DATA TO EXAMINE
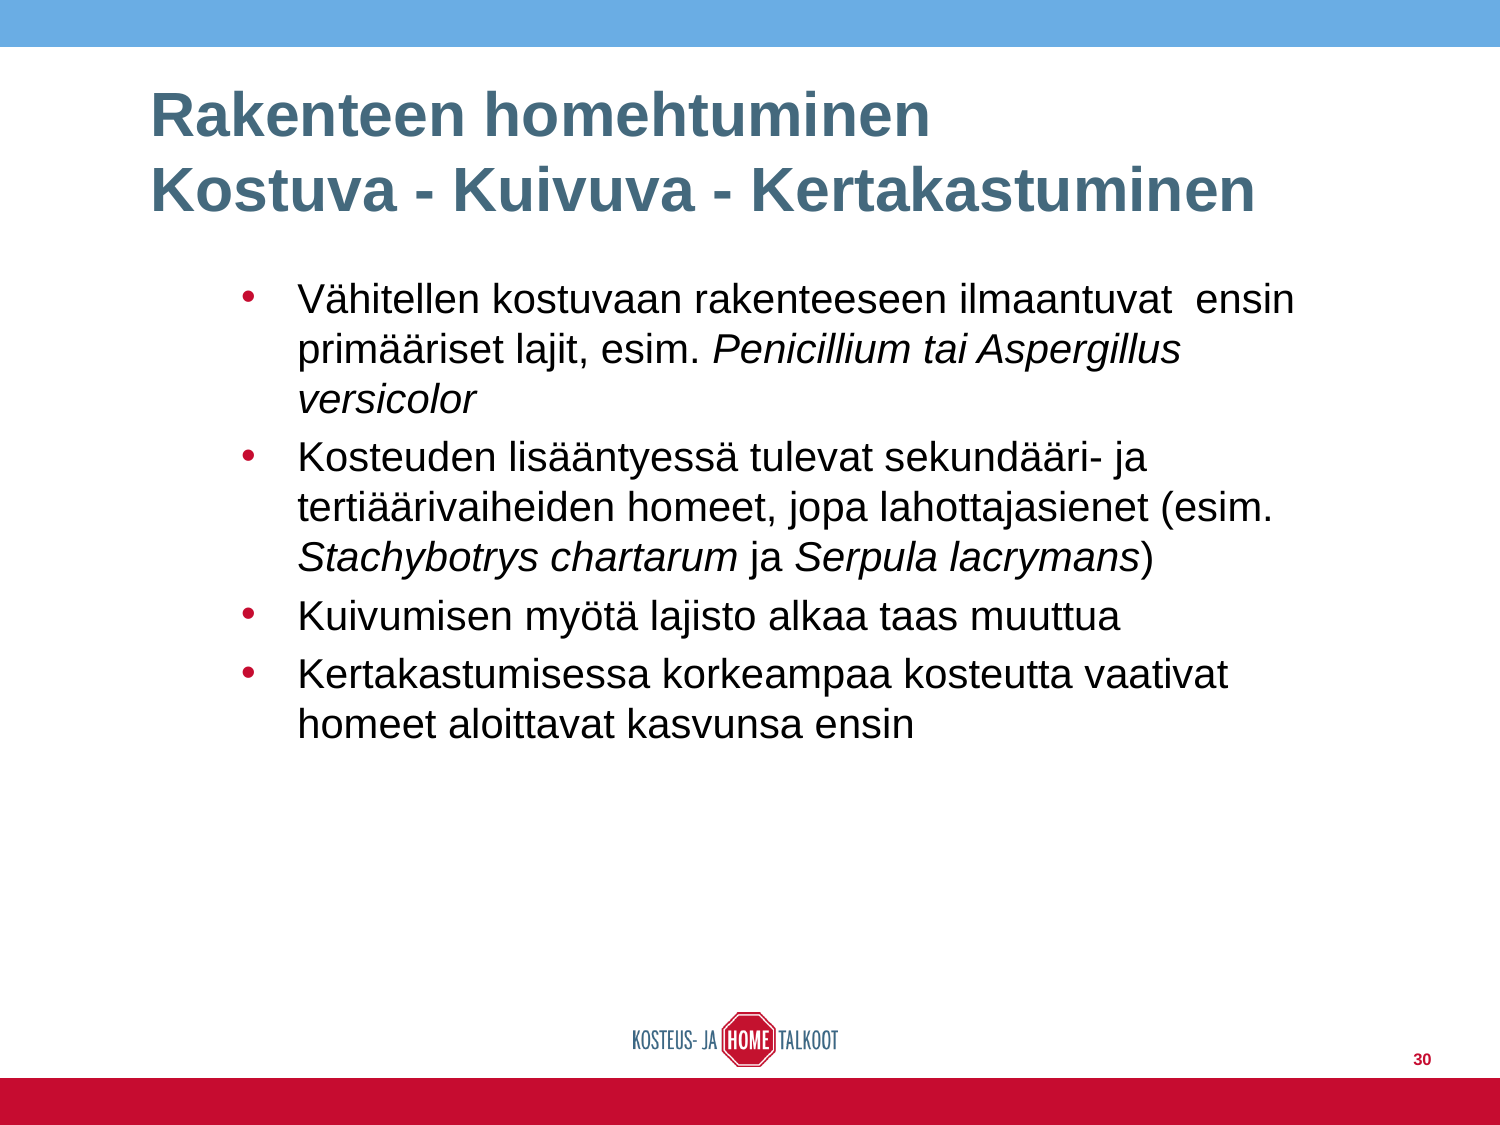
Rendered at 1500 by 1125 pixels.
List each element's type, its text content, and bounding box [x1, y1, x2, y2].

picture [633, 1012, 838, 1067]
title Rakenteen homehtuminen Kostuva - Kuivuva - Kertakastuminen [135, 54, 1365, 232]
slide_number 30 [1364, 1016, 1447, 1077]
list Vähitellen kostuvaan rakenteeseen ilmaantuvat ensin primääriset lajit, esim. Penicillium tai Aspergillus versicolor Kosteuden lisääntyessä tulevat sekundääri- ja tertiäärivaiheiden homeet, jopa lahottajasienet (esim. Stachybotrys chartarum ja Serpula lacrymans) Kuivumisen myötä lajisto alkaa taas muuttua Kertakastumisessa korkeampaa kosteutta vaativat homeet aloittavat kasvunsa ensin [135, 264, 1365, 985]
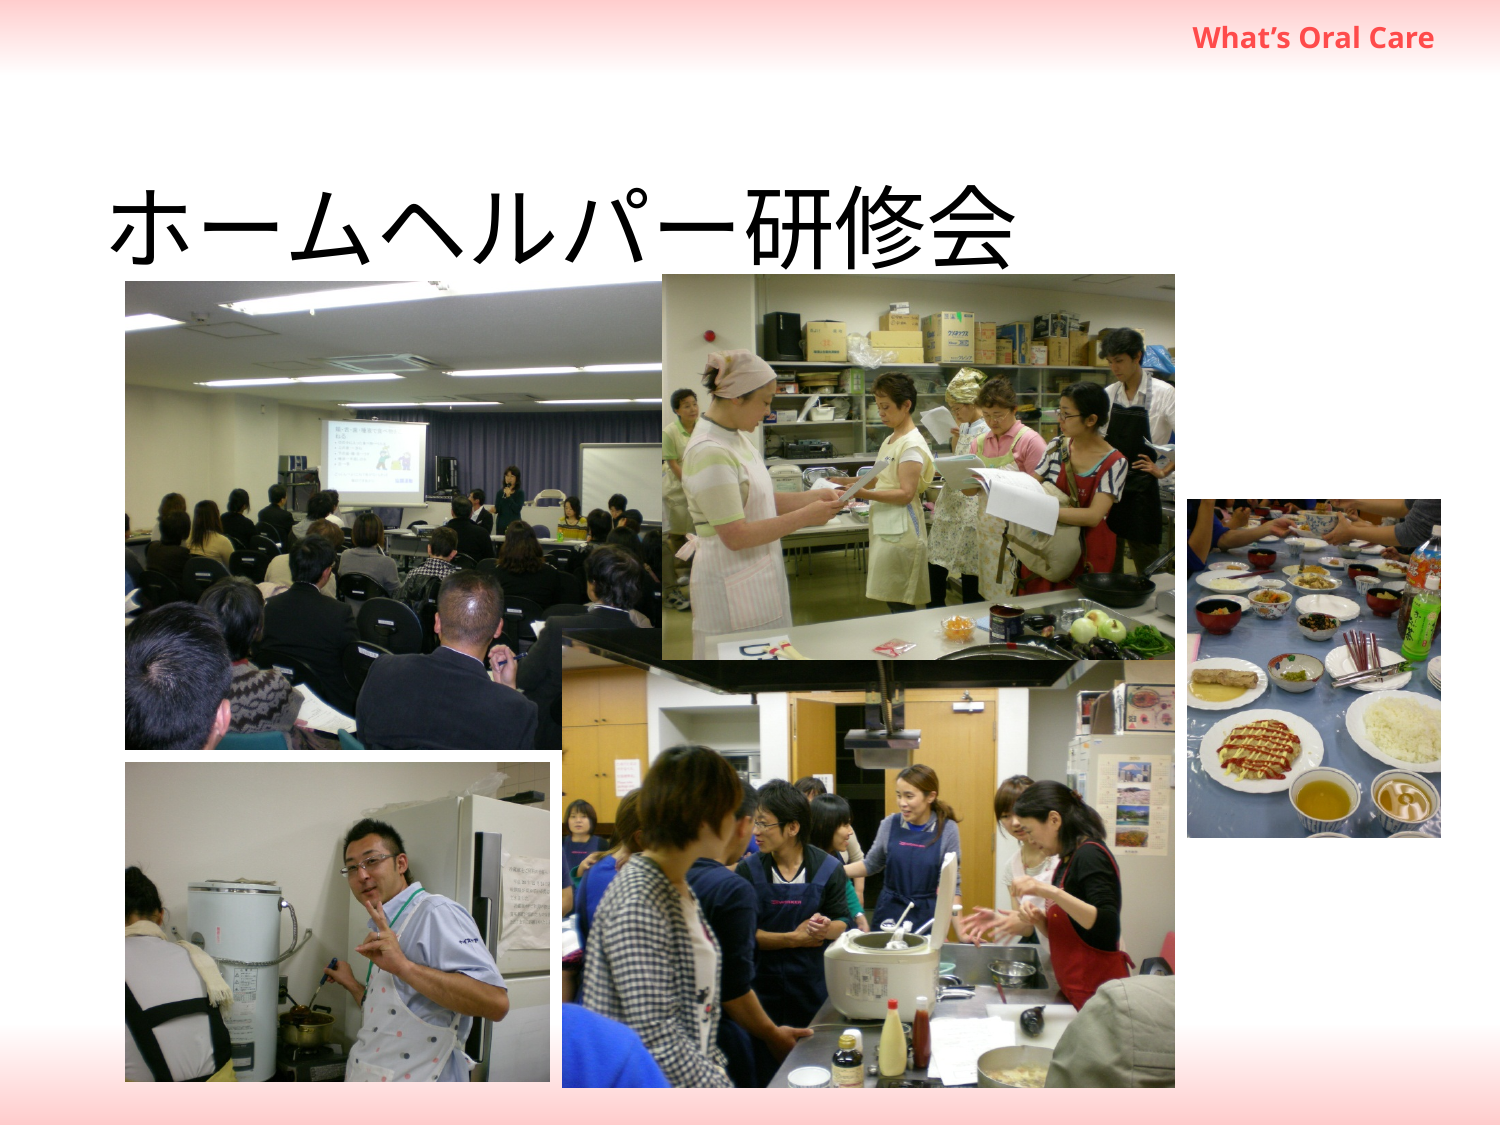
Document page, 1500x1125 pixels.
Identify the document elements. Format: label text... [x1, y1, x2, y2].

picture [124, 762, 551, 1082]
picture [124, 274, 1176, 1088]
picture [1187, 499, 1441, 838]
title ホームヘルパー研修会 [88, 101, 1250, 289]
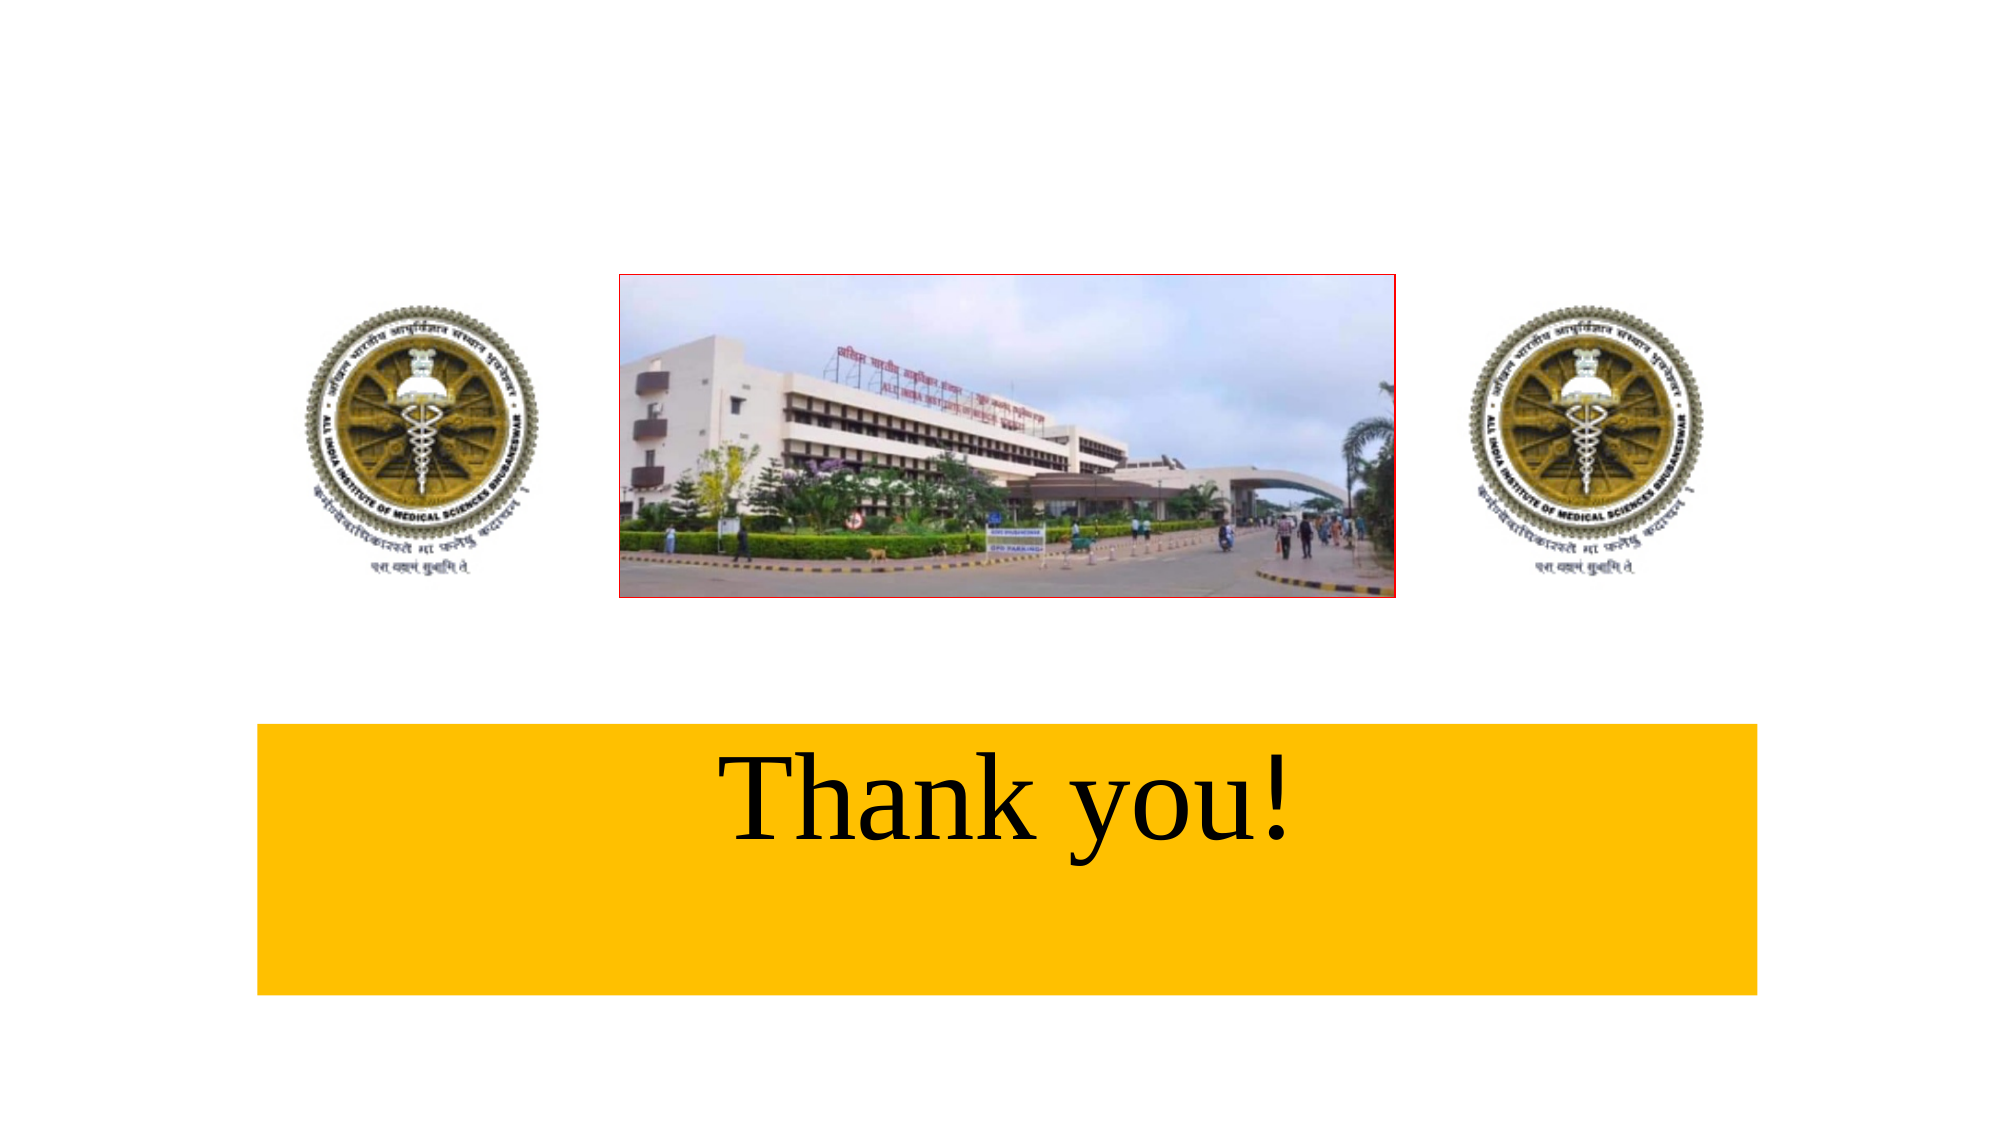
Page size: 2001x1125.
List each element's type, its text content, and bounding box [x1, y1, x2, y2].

picture [274, 274, 561, 597]
subtitle Thank you! [257, 723, 1758, 996]
picture [1438, 274, 1726, 597]
picture [620, 275, 1395, 597]
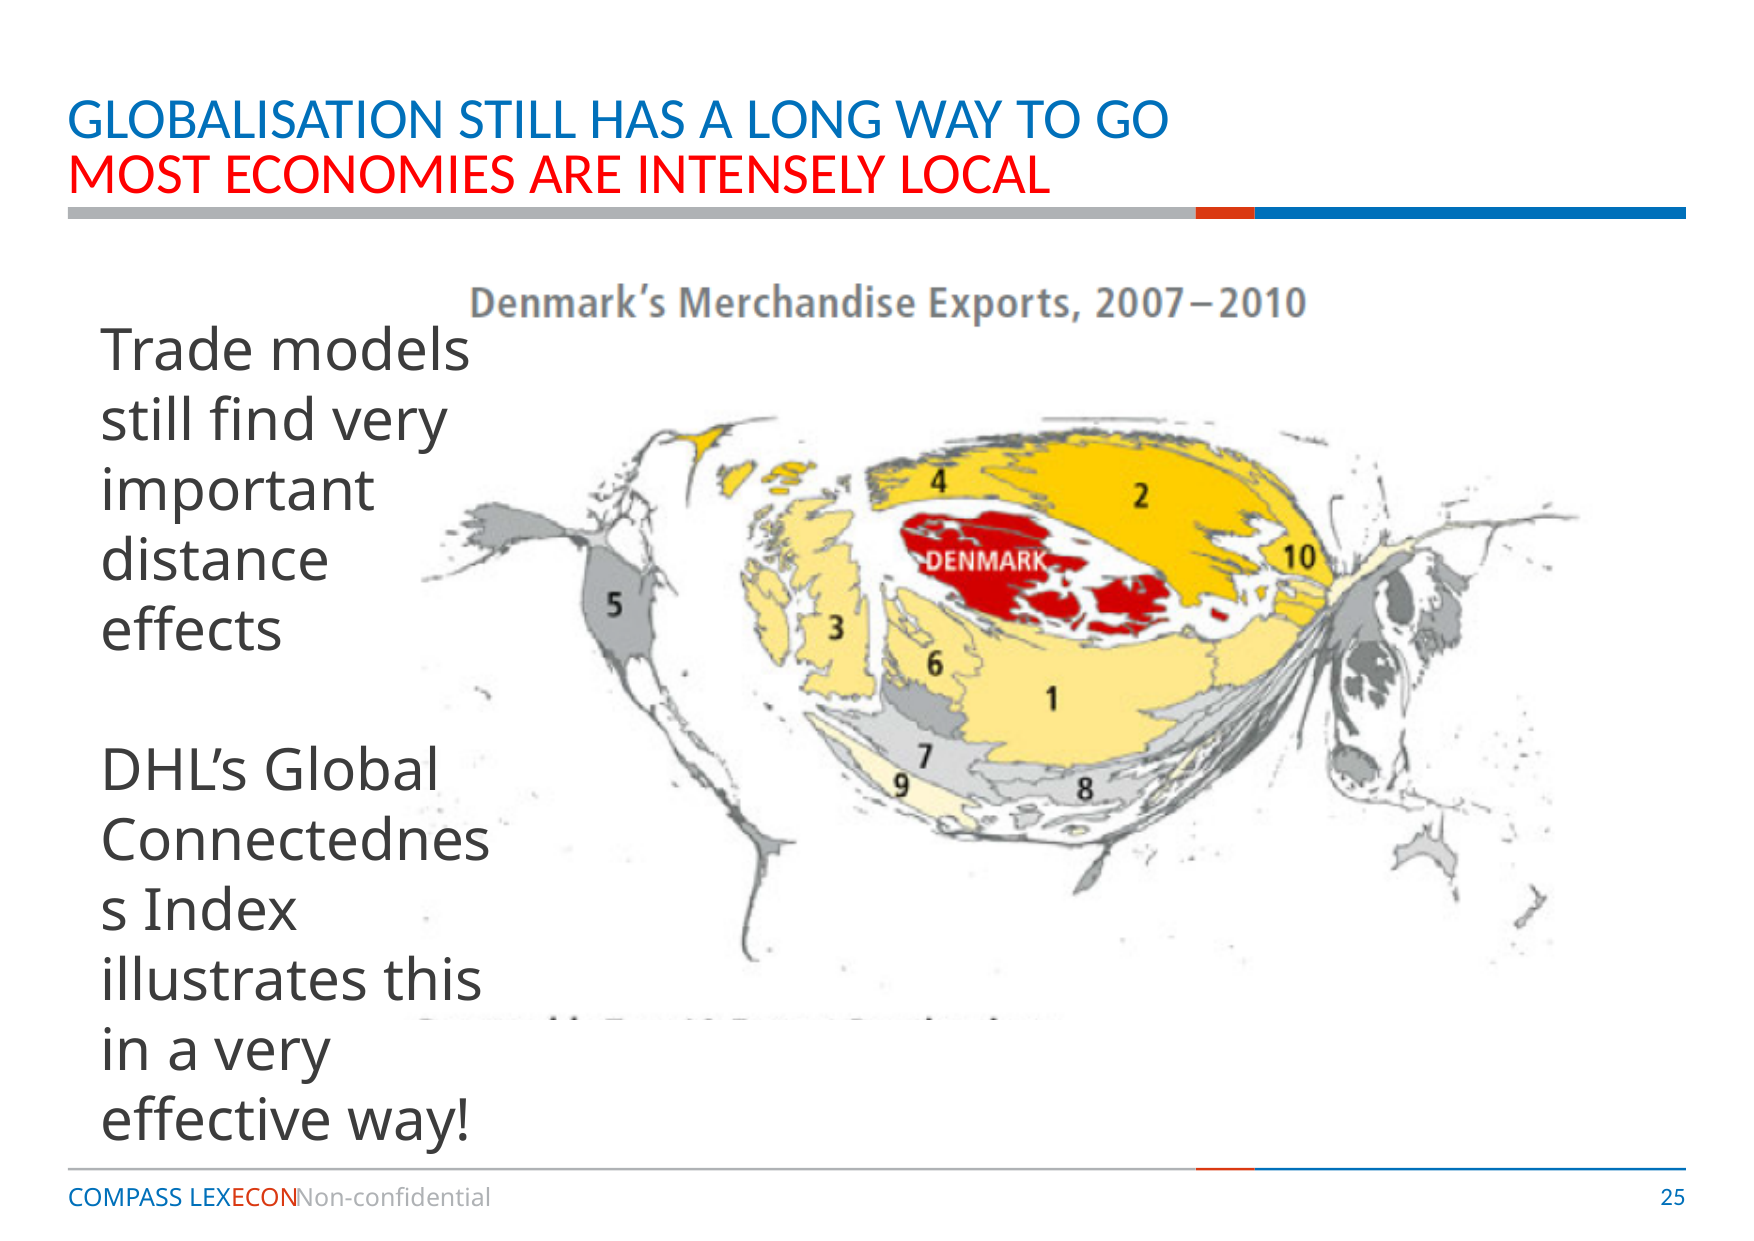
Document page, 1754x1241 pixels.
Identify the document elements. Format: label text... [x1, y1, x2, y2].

WORK REQUIRED
An exact copy of all the entries above is required, with every picture left out.

FINAL ANSWER
Rendered at 1500 by 1125 pixels.
List each element's type, its text content, and bounding box [x1, y1, x2, y2].

picture [633, 1012, 838, 1067]
title Rakenteen homehtuminen Kostuva - Kuivuva - Kertakastuminen [135, 54, 1365, 232]
slide_number 30 [1364, 1016, 1447, 1077]
list Vähitellen kostuvaan rakenteeseen ilmaantuvat ensin primääriset lajit, esim. Penicillium tai Aspergillus versicolor Kosteuden lisääntyessä tulevat sekundääri- ja tertiäärivaiheiden homeet, jopa lahottajasienet (esim. Stachybotrys chartarum ja Serpula lacrymans) Kuivumisen myötä lajisto alkaa taas muuttua Kertakastumisessa korkeampaa kosteutta vaativat homeet aloittavat kasvunsa ensin [135, 264, 1365, 985]
Document page, 1500x1125 pixels.
Identify the document elements. Format: label text... [x1, y1, x2, y2].

picture [124, 762, 551, 1082]
picture [124, 274, 1176, 1088]
picture [1187, 499, 1441, 838]
title ホームヘルパー研修会 [88, 101, 1250, 289]
Page size: 2001x1125.
List each element's type, its text content, and bounding box [x1, y1, x2, y2].

picture [274, 274, 561, 597]
subtitle Thank you! [257, 723, 1758, 996]
picture [1438, 274, 1726, 597]
picture [620, 275, 1395, 597]
Document page, 1754x1241 pixels.
Identify the document elements. Format: label text... [x1, y1, x2, y2].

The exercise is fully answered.